Children who live in countries at higher latitudes, such as Canada, where there is less sunlight for much of the year, are far more likely to develop juvenile diabetes than kids who live at or near the equator, new research says.

The findings suggest that a lack of vitamin D, which the body produces when ultraviolet light hits the skin, has a role in the development of the disease. Vitamin D can also be obtained from supplements and from some foods.

"We see this very characteristic signature that makes it unmistakeable that vitamin D deficiency is the cause of childhood type 1 diabetes," said study author Dr. Cedric F. Garland, professor of family and preventive medicine at University of California, San Diego.

Garland believes that vitamin D protects the cells that produce insulin. In type 1 diabetes, the body is unable to produce insulin, or cannot effectively use the insulin it creates.

Garland conducted the research along with scientists from UC San Diego and the Moores Cancer Center. The findings were published in the online edition of the journal Diabetologia.

Dr. Shayne P. Taback of the Manitoba Institute of Child Health in Winnipeg said the study adds strong evidence to the debate that vitamin D plays a role in the development of type 1 diabetes.

"The conclusion that vitamin D treatment may make a significant dent in how many children may actually get the disease I think needs to be tested, but is potentially very exciting," Taback said.

Taback believes that a clinical trial will be able to conclusively determine if a vitamin D deficiency directly causes the development of the disease.

According to supplementary information that accompanied the study, type 1 diabetes, also known as juvenile diabetes, is second only to asthma as the most common chronic disease in children.

According to the Juvenile Diabetes Research Foundation of Canada, more than 200,000 Canadians have type 1 diabetes. Canada has the sixth highest rate of the disease in children under 14 years of age in the world. Canadian juvenile diabetes rates are rising by three to five per cent per year.

The disease can lead to blindness in young and middle-aged adults, and other complications such as kidney failure.

The researchers suggested that children take a vitamin supplement of 1,000 international units (IU) per day, as well as get five to 10 minutes of sun exposure a day, to prevent the development of the disease.

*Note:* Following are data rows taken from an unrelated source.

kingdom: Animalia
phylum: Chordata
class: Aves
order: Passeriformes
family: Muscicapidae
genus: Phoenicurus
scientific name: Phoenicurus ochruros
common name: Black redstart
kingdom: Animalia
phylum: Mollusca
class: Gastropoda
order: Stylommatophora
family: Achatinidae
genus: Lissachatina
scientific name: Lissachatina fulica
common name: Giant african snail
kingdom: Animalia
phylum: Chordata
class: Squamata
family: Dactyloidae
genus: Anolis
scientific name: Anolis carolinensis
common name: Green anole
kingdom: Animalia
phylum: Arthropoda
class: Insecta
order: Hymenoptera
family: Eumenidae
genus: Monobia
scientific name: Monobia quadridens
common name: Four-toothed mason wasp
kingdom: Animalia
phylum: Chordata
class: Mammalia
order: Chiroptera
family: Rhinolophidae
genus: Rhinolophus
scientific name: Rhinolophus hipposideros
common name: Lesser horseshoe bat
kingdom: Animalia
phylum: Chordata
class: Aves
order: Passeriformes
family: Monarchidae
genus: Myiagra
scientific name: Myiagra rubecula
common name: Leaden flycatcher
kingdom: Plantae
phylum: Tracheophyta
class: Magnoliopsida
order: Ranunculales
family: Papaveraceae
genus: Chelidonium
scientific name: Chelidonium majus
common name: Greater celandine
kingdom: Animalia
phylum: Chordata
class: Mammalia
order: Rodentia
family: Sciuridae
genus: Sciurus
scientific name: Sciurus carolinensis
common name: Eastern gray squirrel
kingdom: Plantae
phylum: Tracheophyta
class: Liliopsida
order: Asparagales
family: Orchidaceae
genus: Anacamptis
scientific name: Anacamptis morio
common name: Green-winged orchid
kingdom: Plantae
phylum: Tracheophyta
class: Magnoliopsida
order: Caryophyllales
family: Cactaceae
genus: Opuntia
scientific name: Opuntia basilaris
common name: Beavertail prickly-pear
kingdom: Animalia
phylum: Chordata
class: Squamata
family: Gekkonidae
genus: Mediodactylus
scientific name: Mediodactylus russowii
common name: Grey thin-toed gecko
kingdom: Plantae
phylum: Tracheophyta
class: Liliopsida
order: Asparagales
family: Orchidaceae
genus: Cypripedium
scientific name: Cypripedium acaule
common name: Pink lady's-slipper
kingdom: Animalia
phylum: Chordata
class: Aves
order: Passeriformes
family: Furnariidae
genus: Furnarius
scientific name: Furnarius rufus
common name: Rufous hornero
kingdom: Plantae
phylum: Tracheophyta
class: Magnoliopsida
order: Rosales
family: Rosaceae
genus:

But some doctors say that such a recommendation may be premature. Researchers are planning a major international study to test out the theory that vitamin D prevents juvenile diabetes.

Samantha Vineberg, whose five-year-old daughter Joelle has type one diabetes, says vitamin D supplements appear to be a low-risk option.

"If there is no harm in giving your child the vitamin D, then to me it's a preventative measure," she said.

Based on a report by CTV medical specialist Avis Favaro and producer Elizabeth St. Philip.


The association between ultraviolet B irradiance, vitamin D status and incidence rates of type 1 diabetes in 51 regions worldwide

S. B. Mohr & C. F. Garland & E. D. Gorham & F. C. Garland

Aims/hypothesis This study is an analysis of the relationship between ultraviolet B (UVB) irradiance, the primary source of circulating vitamin D in humans, and age-standardised incidence rates of type 1 diabetes mellitus in children, according to region of the world.

Materials and methods The association of UVB irradiance adjusted for cloud cover to incidence rates of type 1 diabetes in children aged <14 years during 1990-1994 in 51 regions worldwide was assessed using multiple regression. Incidence data were obtained from the DiabetesMondial Project Group.

Results Incidence rates were generally higher at higher latitudes (R2=0.25, p<0.001). According to multiple regression, UVB irradiance adjusted for cloud cover was inversely associated with incidence rates (p<0.05), while per capita health expenditure (p<0.004) was positively associated (overall R2=0.42, p<0.0001).

Conclusions/interpretation An association was found between low UVB irradiance and high incidence rates of type 1 childhood diabetes after controlling for per capita health expenditure. Incidence rates of type 1 diabetes approached zero in regions worldwide with high UVB irradiance, adding new support to the concept of a role of vitamin D in reducing the risk of the disease.